Progress Delayed on CU Boulder South Flood Mitigation

Frustrated residents of south Boulder told City Council last night that immediate flood mitigation is needed to protect property and lives before there’s a repeat of the destruction that occurred during the 2013 Colorado flood. But as KGNU’s Roz Brown reports, an unexpected delay will stall forward progress for many months.

Elmar Dornberger didn’t pull any punches when he appeared before Boulder City Council to press for urgency when it comes to solving flood mitigation in south Boulder.

“I’ve been coming here for five years, and I’m really sick and tired of it. I’ve spent hundreds of hours on the subject of flood mitigation… What is going to take for you to take care of us? This is your job.
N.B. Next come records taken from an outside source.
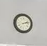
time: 2:12
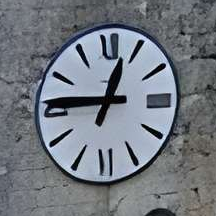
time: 12:45
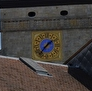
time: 1:36
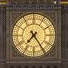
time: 7:24
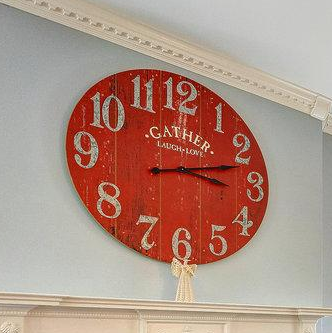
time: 3:12
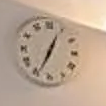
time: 12:34
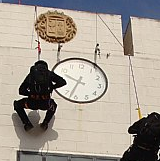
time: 9:32
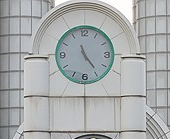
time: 11:23
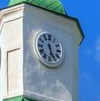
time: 5:26
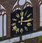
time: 12:16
Your job is to protect the citizens of this city.”

The City has studied south Boulder flood mitigation remedies at U.S. 36 and Table Mesa since the 2013 flood devastated properties, and threatened lives at the Fraiser Meadows Manor retirement community. But a solution also involves cooperation from CU, which own 300 acres there. The University wants annexation to the city to build student housing units, academic buildings and recreation fields in exchange for 80 acres of its property the city needs for flood mitigation.
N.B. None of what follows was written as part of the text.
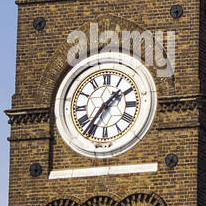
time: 1:36
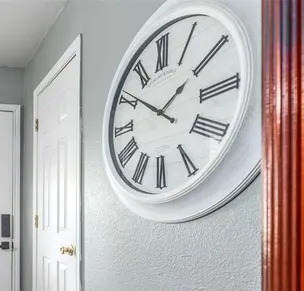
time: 1:50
Boulderite Don Cote has appeared at numerous meetings on the issue and said city council is failing its citizens.

“This city, AKA the council, is responsible for the protection of the lives and property of its citizens. Thousands of boulder citizens are located in or adjacent to high hazard flood zones… It is shocking that these citizens are still at risk of flooding.”

Kathy Joiner also reminded council of how long south Boulder citizens have been waiting for a solution.
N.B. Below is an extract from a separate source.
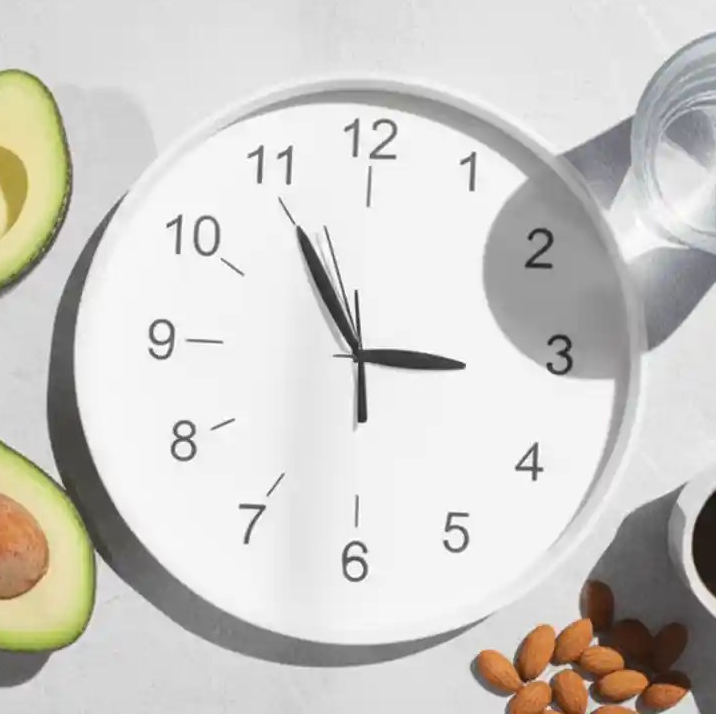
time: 2:54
“It’s hard to believe that after five and a half years we still don’t have a clue about when this will be completed.”

But a completion date is still far off, as a new wrinkle, or small bomb as one council member put it has dropped into the process. Council recently learned that the city has no informal or formal agreement with CDOT – the Colorado Department of Transportation to build a floodwall along the south side of U.S. 36 already included in the city’s preliminary flood mitigation designs. That led to a heated exchange between councilmember Cindy Carlisle and city attorney Tom Carr before Mayor Suzanne Jones stepped in.

“We have all of these people who are unhappy with us, and I think the staff has not done its job adequately.”
Council has narrowed designs for flood mitigation but as councilmember Lisa Morzel noted, will now need to wait to hear more from CDOT about whether it supports a wall being built in its right of way.

“We have residents who are upset because we haven’t moved forward, but we have tried to move forward as hard as we can. This letter from CDOT is imperative before we can start moving forward.”

City staff said no preliminary design work on flood mitigation has begun, and that combined with a needed response from CDOT will delay a council vote on annexation of the CU property until 2020.